離婚公正証書の作成は

難しくない!
安心して進めるための


流れと注意点とは?

離婚が決まったとき、多くの方が「子どものためにも、きちんと取り決めておきたい」と考えます。養育費や財産のことをしっかり書面に残しておけば、後々のトラブルを防ぐことができます。

そんな中、「公正証書がいいらしい」と耳にしたものの、

  • 公正証書ってどうやって作るの?
  • 行政書士に頼めるの?
  • 手続きや費用が不安……

と、わからないことだらけで不安になる方も少なくありません。この記事では、離婚時に作成する公正証書について、行政書士の視点からその流れと注意点をやさしく解説します。

公正証書とは?

あらためておさらい

離婚後のトラブルを防ぐために、多くの専門家が勧めているのが「公正証書」です。
けれども「名前は聞いたことがあるけれど、実際どういうものなのかはよくわからない」という声も少なくありません。ここでは、公正証書の基本と、そのメリットをわかりやすく解説します。

公正証書とは?

公正証書とは、公証人(元裁判官や検察官など法の専門家)が法律に基づいて作成する、強い証明力を持った文書のことです。一般的な私文書とは異なり、第三者である公証人が関与するため、信用性・証拠力が高く、法的にも非常に強い効力を持ちます。特に離婚においては、次のような効力が注目されます。

強制執行ができる!

養育費や慰謝料、財産分与などの「金銭の取り決め」が記載された公正証書には、強制執行認諾文言を入れることができます。これが入っていれば、支払いが滞った場合、裁判を経ずに差押え(給与・預金など)が可能となります。つまり、「もし約束を破られても、すぐに動ける」安心が得られるというわけです。

裁判を起こす必要がない

離婚協議書(私文書)だけでは、相手が支払いをしない場合、裁判をして判決を得る必要があります。
そのため時間もお金もかかり、精神的負担も大きくなってしまいます。一方、公正証書があれば、裁判を経ることなく法的手続きを取ることができるため、万が一のときでも、迅速な対応が可能です。

公正証書の作成の流れ

(行政書士に依頼した場合)

はじめての方にもわかりやすいよう、行政書士に依頼したときの一般的な流れをご紹介します。

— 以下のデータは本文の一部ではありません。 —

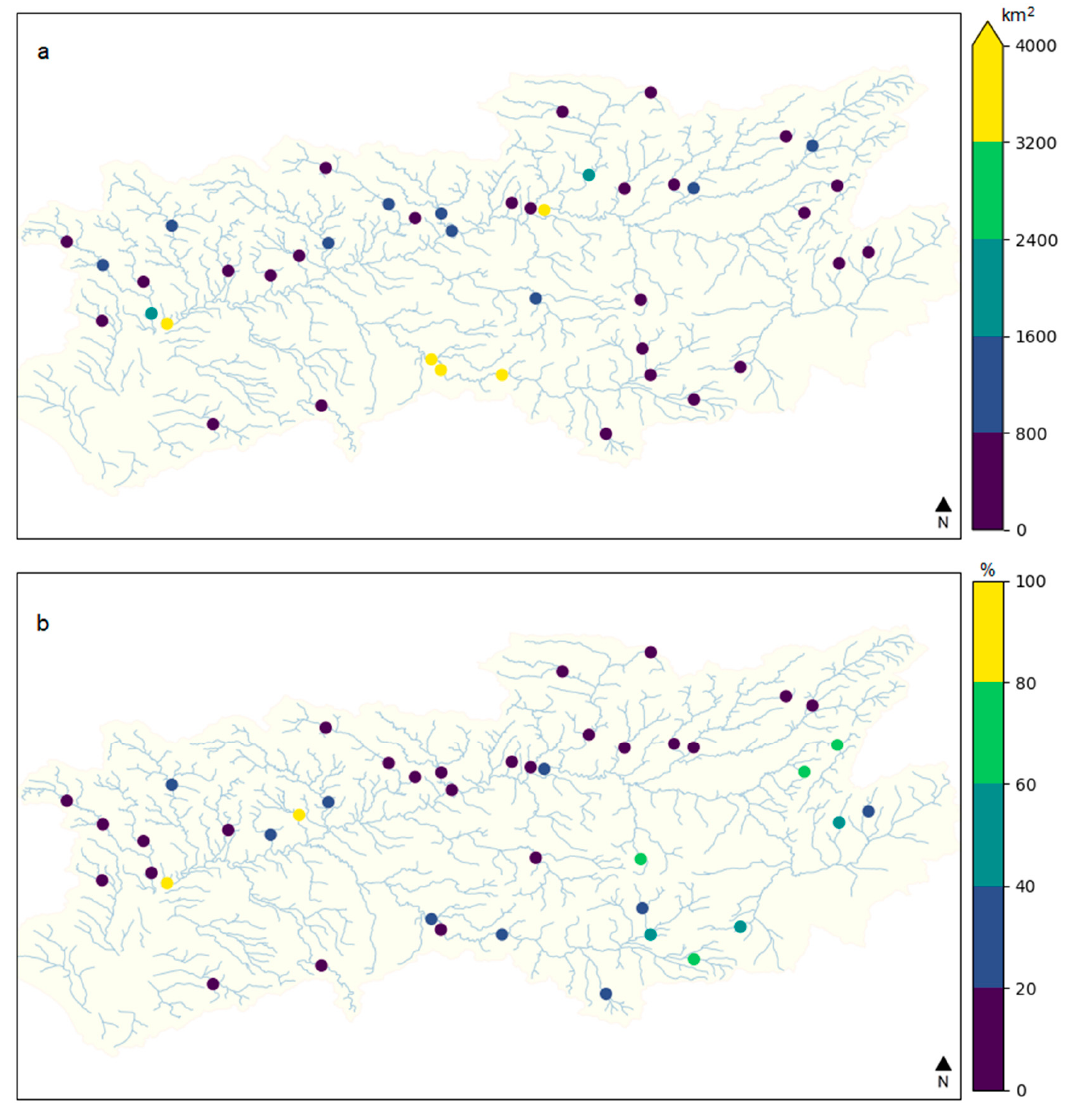
Figure 2. ( a ) Catchment area of each station in km 2 , capped at 4000 km 2 . ( b ) Percentage of permeable soil in the catchment basin of each station.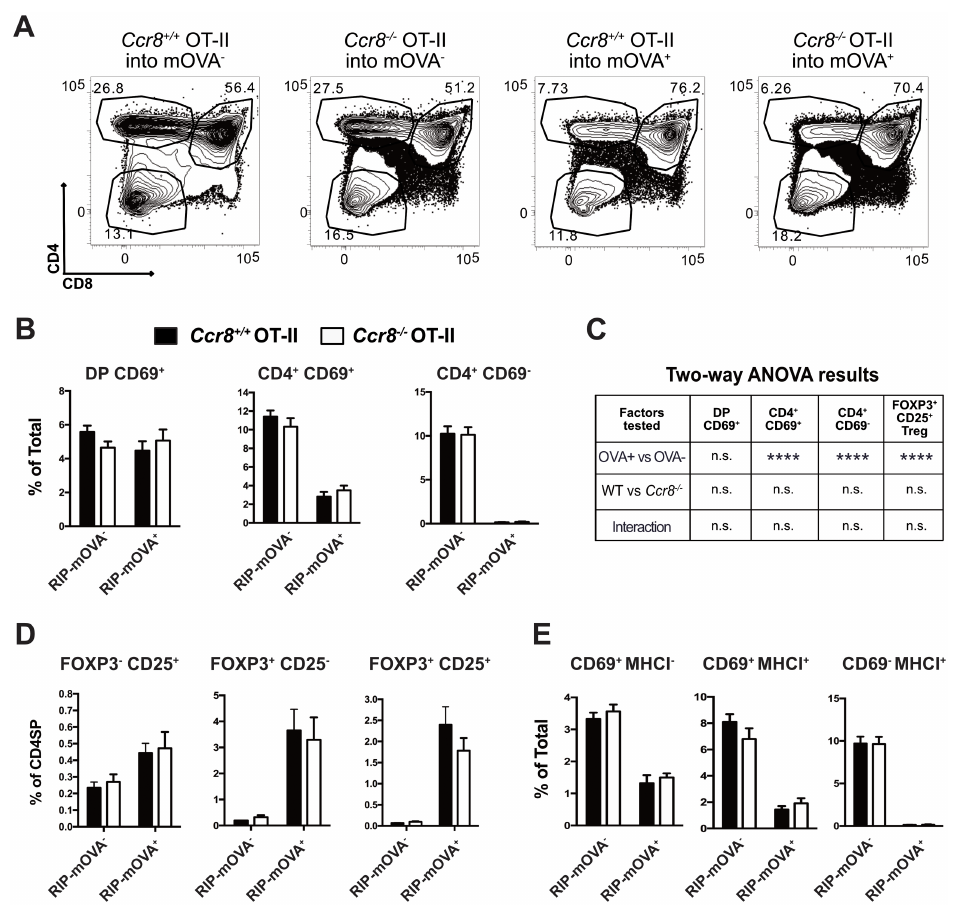
Fig 4. CCR8 is dispensable for negative selection, Treg induction, and differentiation of monoclonal CD4SP thymocytes responding to a model TRA. (A) Representative CD4 versus CD8 flow cytometric profiles of thymocytes analyzed after transplantation of Ccr8 +/+ OT-II or Ccr8 -/- OT-II bone marrow progenitors into RIP-mOVA + or RIP- mOVA - recipients, as indicated. Thymocyte chimerism was analyzed 6 weeks after transplantation. (B-E) Analysis of OT-II chimeras shown in (A). (B) The percentages of Ccr8 +/+ and Ccr8 -/- OT-II thymocyte subsets were quantified based on flow cytometric analysis. (C) Two-way ANOVA was used to determine whether the frequency of the indicated thymocyte subsets was significantly impacted by the CCR8 genotype, the presence of OVA, or the interaction of these two factors in the OT-II bone marrow chimeras. (D) Quantification of the percent of each Treg or Treg precursor subset within CD3 + CD4SP compartment, as assessed by flow cytometry. (E) The frequencies of OT-II CD4SP maturation subsets defined by CD69 and MHCI expression were determined by flow cytometry. All graphs depict means + SEM compiled from two independent experiments with a total of n = 6 OT-II Ccr8 +/+ ! RIP mOVA - ; n = 5 OT-II Ccr8 +/+ ! RIP mOVA + ; n = 6 OT-II Ccr8 -/- ! RIP mOVA - ; n = 6 OT-II Ccr8 -/- ! RIP mOVA + bone marrow chimera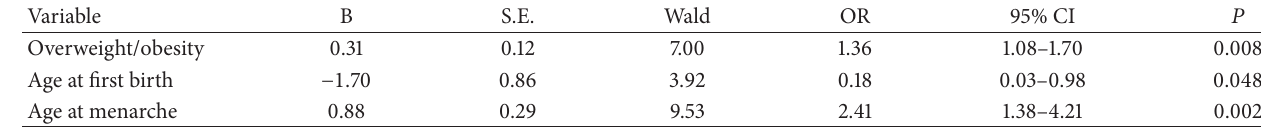
Table 4: Multivariate logistic regression analysis of the associations between various factors and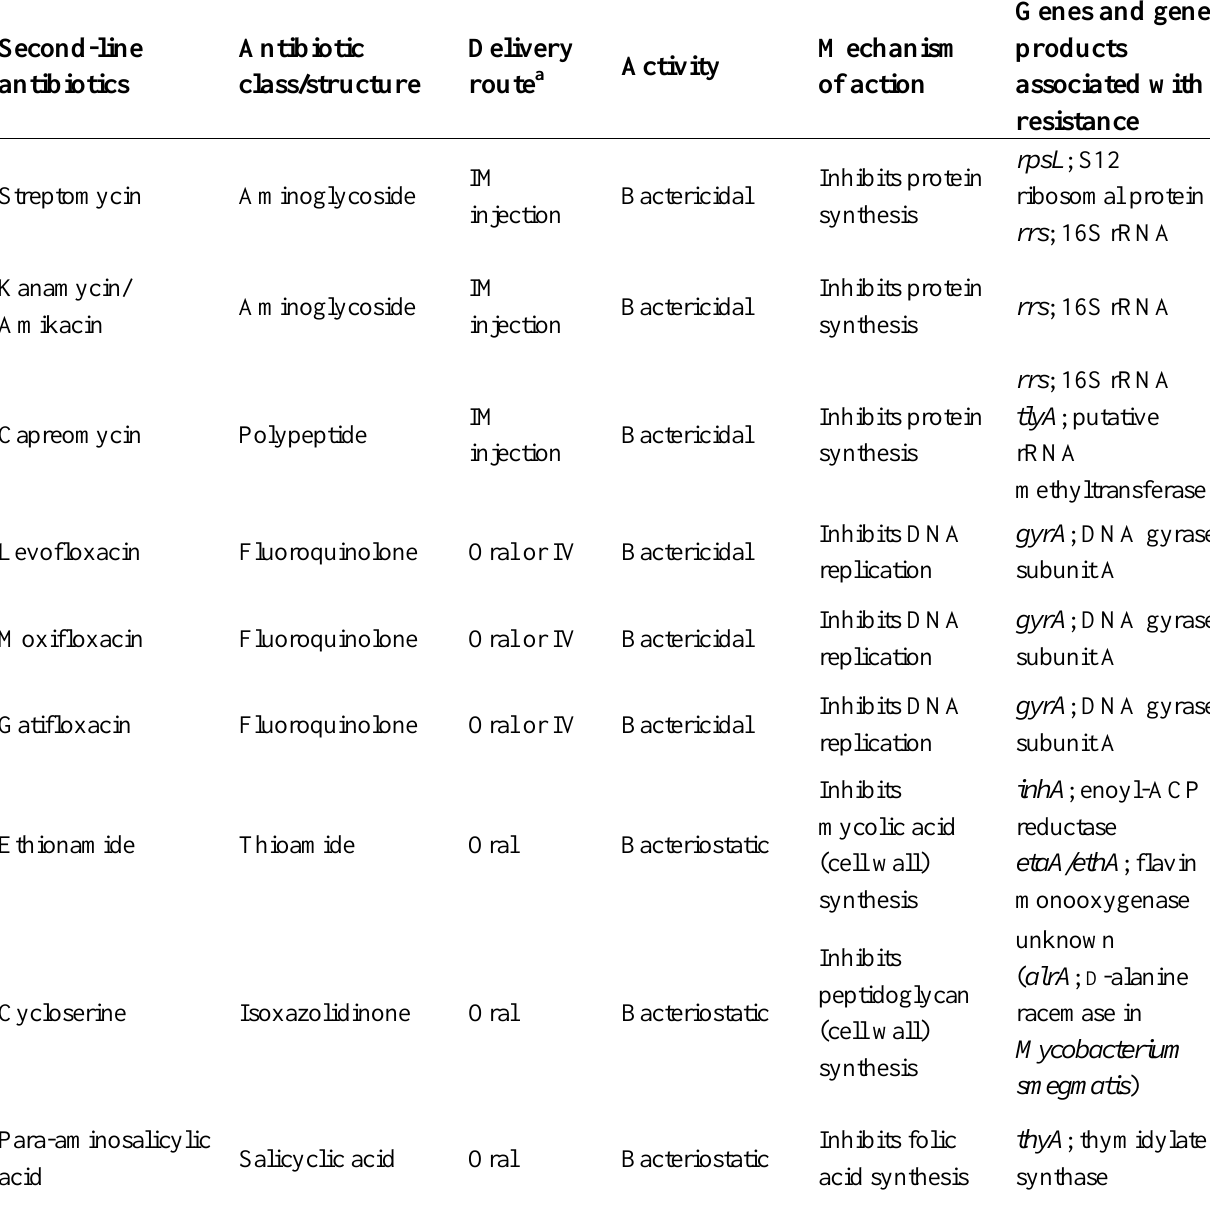
Table 3. Second-line anti-TB drugs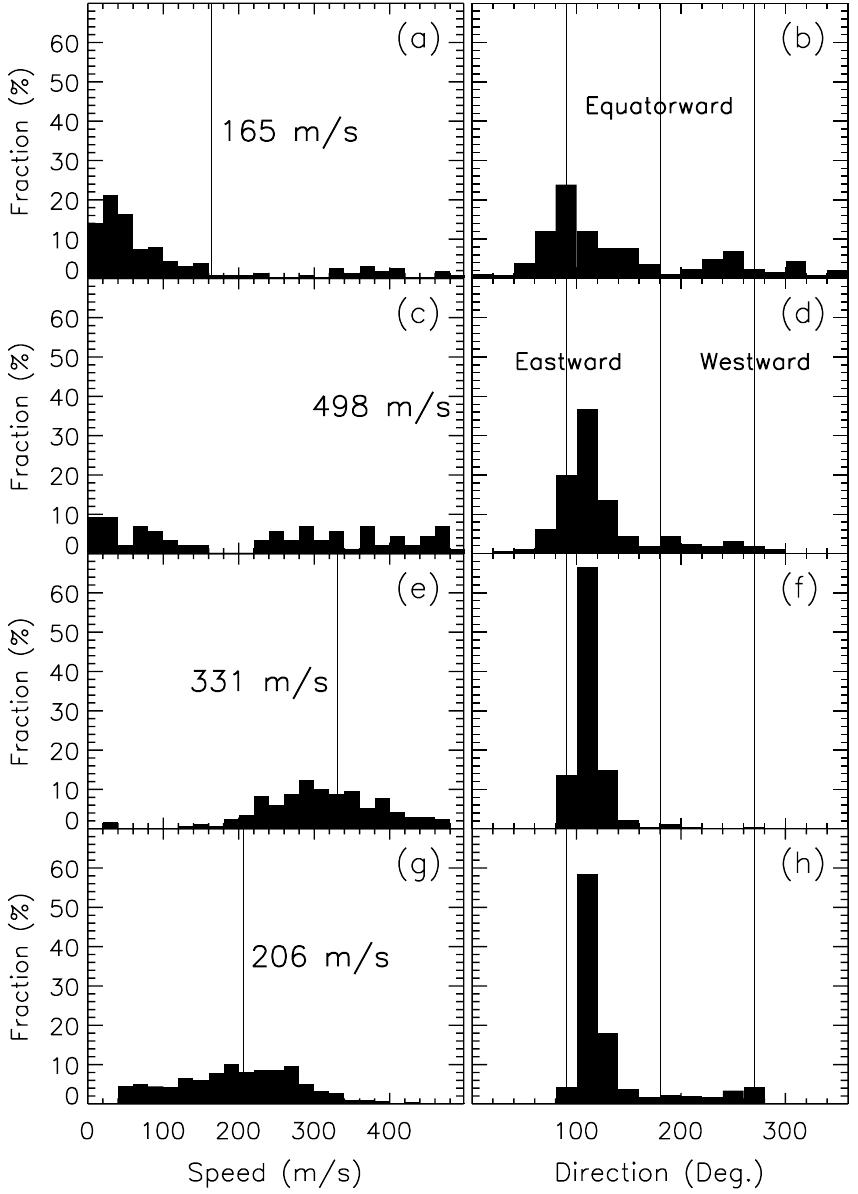
Fig. 2. (a) The change in the probability distributions of 2-D flow speeds (left column) and directions (right column) across the SWB during 12:15 to 15:00UT on 10 December 1999. The “fractions (%)” represent the fraction of the total number of samples for all vectors found (a) , (b) poleward of the SWB-3 ◦ , (c) , (d) in the poleward window SWB-3 ◦ to SWB-1 ◦ , (e) , (f) in the equatorward window SWB+2 ◦ to SWB+3 ◦ , and (g) , (h) equatorward of the SWB+3 ◦ (latitudes and SWBs are negative in the Southern Hemisphere). Average flow speeds are superimposed in the left column. Bin sizes of 20ms − 1 in flow speed and 20 ◦ in flow direction were used. A flow direction of 0 ◦ is poleward, 90 ◦ eastward, and 180 ◦ equatorward in magnetic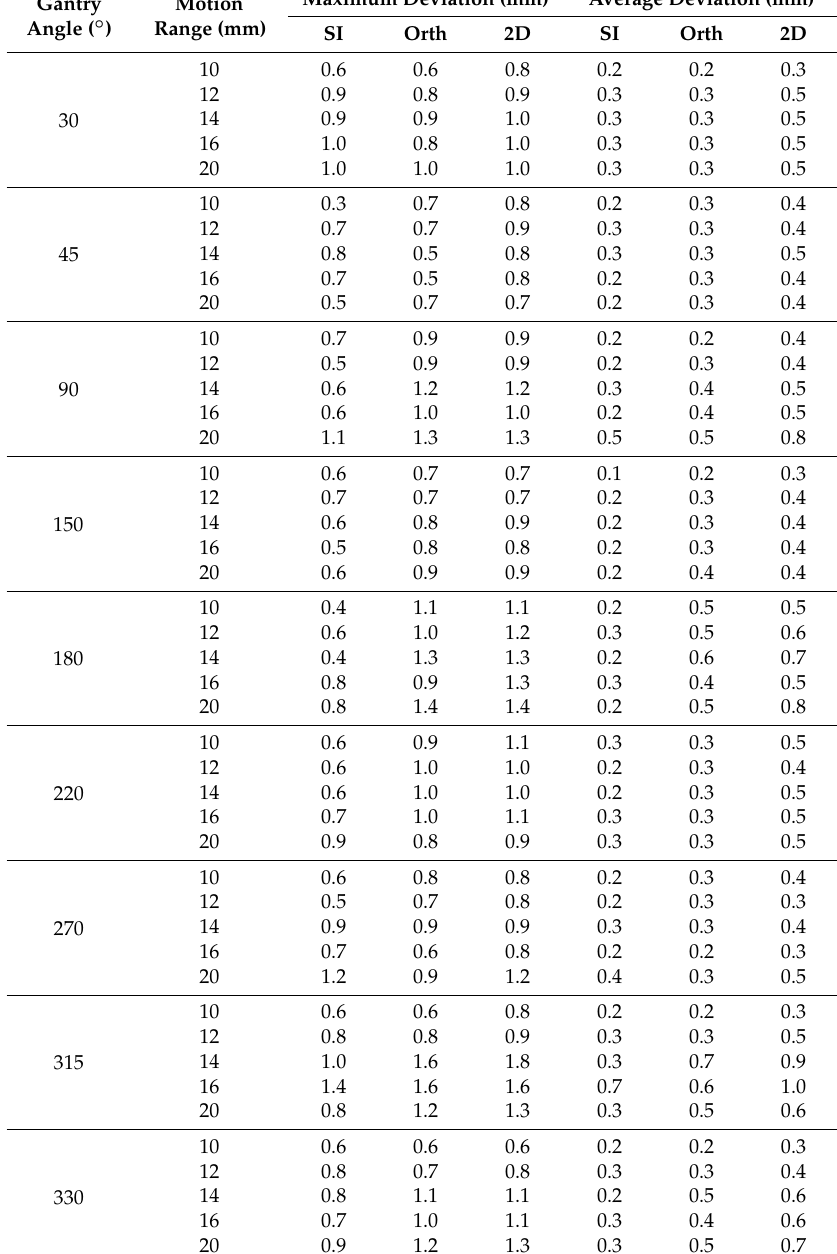
Table A2. Small tumor phantom tracking evaluation result summary. Superior–inferior (SI), orthogonal (Orth), and 2D deviation results are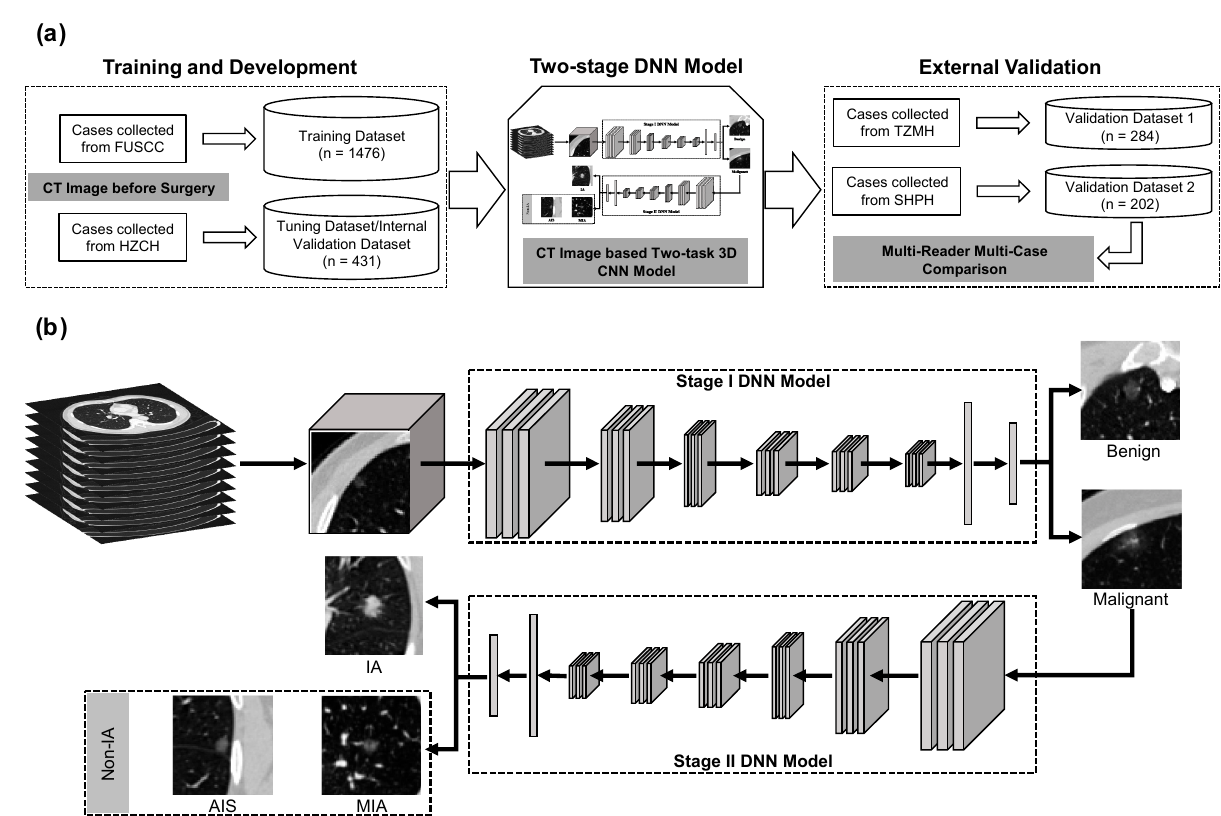
Figure 1. The workflow of model development. ( a ) Schematic workflow of the study for training and external validation of a CT image-based DNN model. ( b ) Flowchart of the proposed two-stage DNN model. The stage I DNN model was used to classify benign and malignant GGNs. The stage II DNN model was used to predict the invasiveness risk of malignant tumors. FUSCC = Fudan University Shanghai Cancer Center. HZCH = Huzhou Central Hospital. TZMH = Taizhou Municipal Hospital. SHPH = Shanghai Pulmonary Hospital.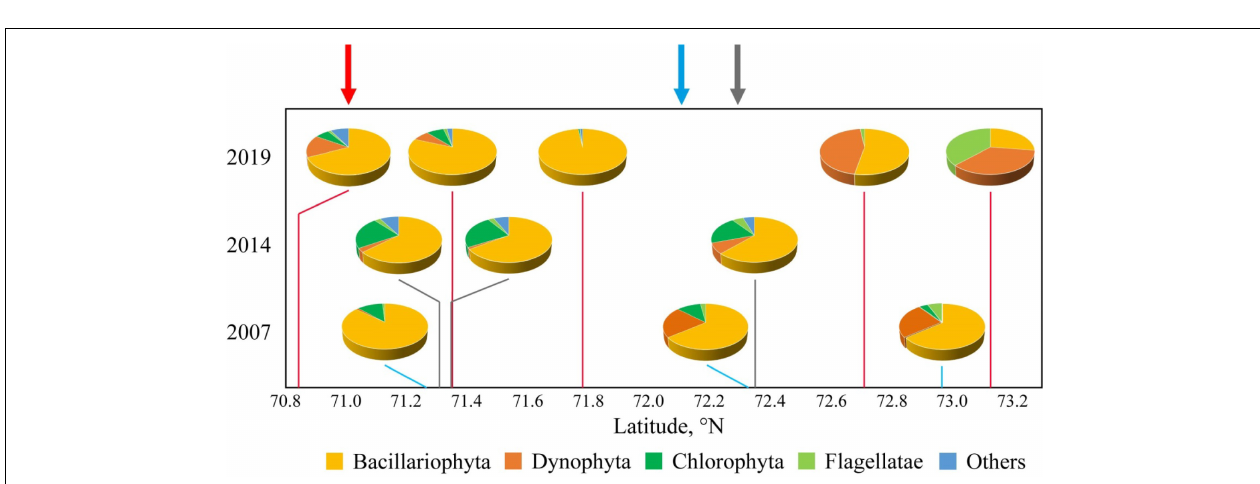
FIGURE 13 | Taxonomical structure of phytoplankton communities in 2007 (blue), 2014 (gray), and 2019 (red) at different zones within the Gulf of Ob. Arrows indicate southernmost detected locations of the isohaline of five in the bottom layer of the Gulf of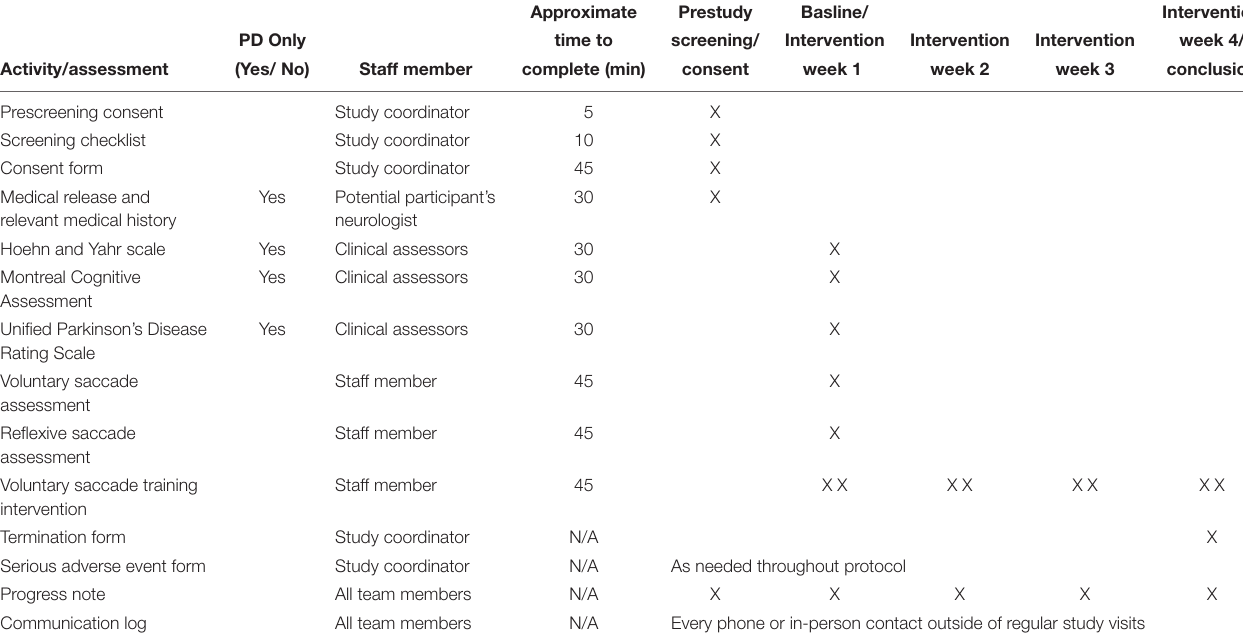
TABLE 5 | Investigator team activity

離婚後の取り決めについて、次のような内容を丁寧に確認します。

  • 子どもの人数・年齢
  • 養育費の金額・支払い期間・方法
  • 財産分与の内容(不動産・預貯金など)
  • 面会交流の頻度と方法(宿泊の有無・送迎方法など)
  • 学費や医療費などの“特別費用”の分担
  • 慰謝料、年金分割、住宅ローン処理、姓の変更など

行政書士は、漏れやすい項目や、後々の争点になりやすい点を丁寧に拾い上げていきます。

STEP
1

決まった内容をもとに、公証人に提出する「原案(下書き)」を行政書士が作成します。誤解を招かず、法的に通用する表現で仕上げていきます。

STEP
2

作成した原案をもとに、公証人と内容の最終確認や微調整を行います。ご本人が直接やり取りする必要はなく、行政書士が対応します。

STEP
3

当事者双方で公証役場に行き、署名・捺印をします(※相手が来られない場合は、行政書士による代理出頭も可能です)。

STEP
4

署名が終わると、公正証書が完成します。

  • 原本は公証役場に保管
  • 正本・謄本は双方が持ち帰ります

万が一の紛失や改ざんリスクを防ぐ、信頼性の高い文書として保管されます。

STEP
5

公正証書を作っただけでは不十分?!交付送達の重要性

実はもう一つ、公正証書を作成したあとに忘れてはいけない手続きがあります。
それが「交付送達(こうふそうたつ)」です。

これは、公正証書の写しを相手に「公証人の名前で」正式に送ってもらう手続きのこと。この手続きをしておかないと、いざ養育費が滞ったときに、裁判所で差押えの申立てができなくなる可能性があります。

  • 公正証書を作っただけでは不十分
  • 相手に“届いた”ことを証明するために「交付送達」が必要

同席できるなら当日がおすすめ

もし相手(たとえば元夫)が公証役場に来てくれるなら、その場で公証人が手渡すだけで交付送達は完了します。
郵送費もかからず、その場で証明書ももらえます。

逆に、後日に送る場合は、特別送達郵便で発送することになり、費用がかかる・住所が変わって送れない・相手が拒否するなどのリスクも出てきます。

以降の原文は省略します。